Digital and mobile payments have been gaining popularity for a while—order and pay ahead in an app, automatic bill pay, one-click payments. The notion of “invisible payments” that are seamless and simple has been guiding the strategies of industry leaders across across numerous sectors. After all, the simpler the payment process, the more likely the customer is to make a purchase and keep coming back, whether it’s an online or in-person transaction.
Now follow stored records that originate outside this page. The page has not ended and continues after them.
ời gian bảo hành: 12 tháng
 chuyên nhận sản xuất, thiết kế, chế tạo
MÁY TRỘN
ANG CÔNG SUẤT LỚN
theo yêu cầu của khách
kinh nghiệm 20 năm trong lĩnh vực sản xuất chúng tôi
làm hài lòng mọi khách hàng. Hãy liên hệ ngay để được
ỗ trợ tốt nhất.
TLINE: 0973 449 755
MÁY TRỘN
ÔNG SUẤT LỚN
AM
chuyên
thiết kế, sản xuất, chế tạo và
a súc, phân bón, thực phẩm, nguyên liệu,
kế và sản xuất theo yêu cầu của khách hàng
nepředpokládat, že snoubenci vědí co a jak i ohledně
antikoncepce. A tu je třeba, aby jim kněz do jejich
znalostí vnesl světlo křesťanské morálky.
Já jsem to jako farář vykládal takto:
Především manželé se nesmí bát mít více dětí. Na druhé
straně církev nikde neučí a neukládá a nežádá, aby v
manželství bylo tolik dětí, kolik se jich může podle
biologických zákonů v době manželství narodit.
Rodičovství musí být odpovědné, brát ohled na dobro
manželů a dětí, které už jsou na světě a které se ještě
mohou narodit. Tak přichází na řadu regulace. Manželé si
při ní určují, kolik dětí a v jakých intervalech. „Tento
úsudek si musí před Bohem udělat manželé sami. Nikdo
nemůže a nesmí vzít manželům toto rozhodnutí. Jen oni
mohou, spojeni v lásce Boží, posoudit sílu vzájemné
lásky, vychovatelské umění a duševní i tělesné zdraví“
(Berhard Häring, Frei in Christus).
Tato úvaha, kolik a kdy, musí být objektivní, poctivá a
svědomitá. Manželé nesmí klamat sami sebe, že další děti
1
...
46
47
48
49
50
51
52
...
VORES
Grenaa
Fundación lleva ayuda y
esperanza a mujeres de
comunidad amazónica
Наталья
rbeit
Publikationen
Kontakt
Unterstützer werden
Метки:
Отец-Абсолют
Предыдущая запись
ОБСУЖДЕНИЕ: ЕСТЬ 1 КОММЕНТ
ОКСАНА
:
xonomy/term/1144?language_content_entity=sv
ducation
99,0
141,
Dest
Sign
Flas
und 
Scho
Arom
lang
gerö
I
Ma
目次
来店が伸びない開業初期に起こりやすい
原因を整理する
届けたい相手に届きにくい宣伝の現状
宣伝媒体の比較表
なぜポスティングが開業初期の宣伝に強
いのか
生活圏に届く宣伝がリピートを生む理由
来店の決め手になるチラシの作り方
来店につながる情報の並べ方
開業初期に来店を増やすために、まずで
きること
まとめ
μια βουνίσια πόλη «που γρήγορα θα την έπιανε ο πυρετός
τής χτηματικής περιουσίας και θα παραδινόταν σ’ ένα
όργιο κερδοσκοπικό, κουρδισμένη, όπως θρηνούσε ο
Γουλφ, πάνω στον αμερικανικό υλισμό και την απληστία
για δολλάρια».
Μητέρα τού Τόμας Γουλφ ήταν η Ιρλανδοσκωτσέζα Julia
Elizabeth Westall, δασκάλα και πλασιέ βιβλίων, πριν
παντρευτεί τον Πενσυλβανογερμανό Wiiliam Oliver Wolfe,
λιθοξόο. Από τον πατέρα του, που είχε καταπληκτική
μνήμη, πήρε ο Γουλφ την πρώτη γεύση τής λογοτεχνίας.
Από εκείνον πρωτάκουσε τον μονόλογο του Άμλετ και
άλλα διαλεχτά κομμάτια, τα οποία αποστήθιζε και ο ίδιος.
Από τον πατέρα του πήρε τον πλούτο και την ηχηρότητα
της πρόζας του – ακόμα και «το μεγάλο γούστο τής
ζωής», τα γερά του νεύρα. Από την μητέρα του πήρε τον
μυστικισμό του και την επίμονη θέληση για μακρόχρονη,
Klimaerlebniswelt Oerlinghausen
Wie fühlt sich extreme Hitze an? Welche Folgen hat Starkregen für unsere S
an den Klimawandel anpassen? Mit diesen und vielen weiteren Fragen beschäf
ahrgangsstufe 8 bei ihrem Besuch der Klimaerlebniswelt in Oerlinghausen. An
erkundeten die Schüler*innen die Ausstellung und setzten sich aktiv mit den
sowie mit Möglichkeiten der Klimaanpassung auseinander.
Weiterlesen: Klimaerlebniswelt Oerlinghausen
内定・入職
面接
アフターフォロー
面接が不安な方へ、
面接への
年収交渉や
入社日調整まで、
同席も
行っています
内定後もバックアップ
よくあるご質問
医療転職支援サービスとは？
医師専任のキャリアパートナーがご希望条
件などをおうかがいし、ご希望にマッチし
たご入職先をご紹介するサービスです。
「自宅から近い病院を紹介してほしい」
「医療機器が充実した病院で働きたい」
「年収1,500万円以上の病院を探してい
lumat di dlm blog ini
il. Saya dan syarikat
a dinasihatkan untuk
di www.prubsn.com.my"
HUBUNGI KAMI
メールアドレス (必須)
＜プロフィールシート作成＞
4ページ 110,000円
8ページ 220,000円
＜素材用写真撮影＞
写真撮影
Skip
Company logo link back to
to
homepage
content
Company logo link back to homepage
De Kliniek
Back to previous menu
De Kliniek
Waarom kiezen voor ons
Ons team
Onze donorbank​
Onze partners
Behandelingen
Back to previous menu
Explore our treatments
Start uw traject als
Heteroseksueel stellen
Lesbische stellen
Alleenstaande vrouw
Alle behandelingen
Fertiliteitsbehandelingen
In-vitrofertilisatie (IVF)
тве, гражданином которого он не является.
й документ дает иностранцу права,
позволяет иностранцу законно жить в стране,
By 2023, invisible payment technologies will power $28 billion in transactions, according to research from PayVision. As millennial and Gen Z consumers continue to expand their buying power, these digital natives will likely demand more seamless transactions as part of their daily lives. As of 2020, the spending power of each generation is expected to be $1.4 trillion and $44 billion, respectively. We’re also well on our way to having more than 1.5 billion payment-ready smart devices globally within the next three years.
Customer Support to Match
Companies can only expect to reap the benefits of invisible payments if they also provide seamless customer support when problems arise. Here are a few critical ways that CX can help to push invisible payments forward:
- Issue resolution must match the speed and convenience of the purchase process. Returns, exchanges or mistakes—all are an inevitable part of commerce. So, brands must make a strong commitment to customer support to ensure that it’s just as easy to get a problem resolved as it is to make payments. For example, be sure that the simplest and most common issues can be addressed quickly through self-service channels, like the app, the site or the IVR. For larger issues, having a strong handle on chat, AI support and highly trained live agent support are key to minimizing headaches and hassle.
- The bigger picture of security and privacy. One of the key benefits of invisible payments is the unique security and privacy features it can offer. Newer processes like tokenization or multifactor authentication can offer unique security solutions; however, providers have to balance security and simplicity—two things that can be at odds. And, it’s important that consumers understand how any hurdles to convenience are protecting them. For instance, research shows the average consumer has to remember more than 14 different passwords and is increasingly frustrated by cumbersome authentication processes. Some companies, like Google, offer phone verification prompts, which simplify the process.
- Better collaboration between banks and brands. It’s important to remember that in order for invisible payments to work, both banks and retail brands must constantly work in concert—streamlining the payments side, while providing a fast, focused purchase experience both online and in-person. This level of connectedness requires customer support from both sides to be efficient in solving problems in order to mitigate any potential bottlenecks or consumer frustrations in the process. For many companies, this is already happening, but is of the utmost importance to truly reap the benefits of invisible payments.